Selection
I'm going to have to take one of these idiot deer out to get them to quit hanging out on my deck. They are destroying my trees and even lick the catch pan under my BBQ grill. I could use 50 lbs of jerky anyway...
Their are a few things you will never see in Louisiana, a live deer in your backyard is one of them...well, you might see it for a second, then these crazy Coonasses around here would be cuttin the onions and loading the gun! At least she looks healthy...Jon, you been feeding her good yea!
I hear that! The deer I shot last year was 100% jerked...and gone in a couple of months. I was just noticing how fat she was. My even-more-idiotic cats bang their foreheads on the sliding door every time the deer move...lol...I wonder wtf they think they are actually going to do.
I haven't had ANY of that. But I've had ALIEN jerky coming home from Vegas!! http://www.alienfreshjerky.com/
Deer, its what's for dinner. Its like the third question when my step-dad would hit a deer on the way to work: 1. Are you alright? 2. How's the truck? 3. Is there enough deer left for venison?

Input rows

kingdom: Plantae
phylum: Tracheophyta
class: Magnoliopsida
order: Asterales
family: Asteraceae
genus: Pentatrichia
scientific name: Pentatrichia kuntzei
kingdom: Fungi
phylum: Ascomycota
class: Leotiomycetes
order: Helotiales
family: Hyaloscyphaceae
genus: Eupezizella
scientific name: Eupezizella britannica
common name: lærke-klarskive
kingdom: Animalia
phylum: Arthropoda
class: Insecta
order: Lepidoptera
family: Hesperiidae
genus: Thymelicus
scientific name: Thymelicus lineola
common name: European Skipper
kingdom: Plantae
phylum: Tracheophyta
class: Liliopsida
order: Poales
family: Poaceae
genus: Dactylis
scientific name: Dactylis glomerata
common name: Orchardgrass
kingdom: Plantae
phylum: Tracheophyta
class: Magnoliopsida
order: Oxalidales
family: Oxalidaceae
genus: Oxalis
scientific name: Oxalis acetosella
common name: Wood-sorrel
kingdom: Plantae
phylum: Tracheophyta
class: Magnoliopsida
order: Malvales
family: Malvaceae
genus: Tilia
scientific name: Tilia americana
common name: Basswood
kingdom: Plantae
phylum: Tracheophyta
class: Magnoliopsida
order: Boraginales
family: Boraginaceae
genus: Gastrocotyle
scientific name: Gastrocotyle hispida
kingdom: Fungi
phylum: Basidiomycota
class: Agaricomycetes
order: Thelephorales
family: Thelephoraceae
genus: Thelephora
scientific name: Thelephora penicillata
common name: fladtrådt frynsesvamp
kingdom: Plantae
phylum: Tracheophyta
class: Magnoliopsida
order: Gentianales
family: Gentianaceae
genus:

Task set
#1 How would you render this sentence from the deer thread in Spanish: "They are destroying my trees and even lick the catch pan under my BBQ grill."?
#2 Can you return the lines of the listing verbatim, starting at the line containing "phylum: Arthropoda" and ending at the line containing "common name: Orchardgrass"?
The deer thread and the listing have nothing to do with each other.

The replies
#1 Están destruyendo mis árboles e incluso lamen la bandeja colectora debajo de mi parrilla de barbacoa.

#2
phylum: Arthropoda
class: Insecta
order: Lepidoptera
family: Hesperiidae
genus: Thymelicus
scientific name: Thymelicus lineola
common name: European Skipper
kingdom: Plantae
phylum: Tracheophyta
class: Liliopsida
order: Poales
family: Poaceae
genus: Dactylis
scientific name: Dactylis glomerata
common name: Orchardgrass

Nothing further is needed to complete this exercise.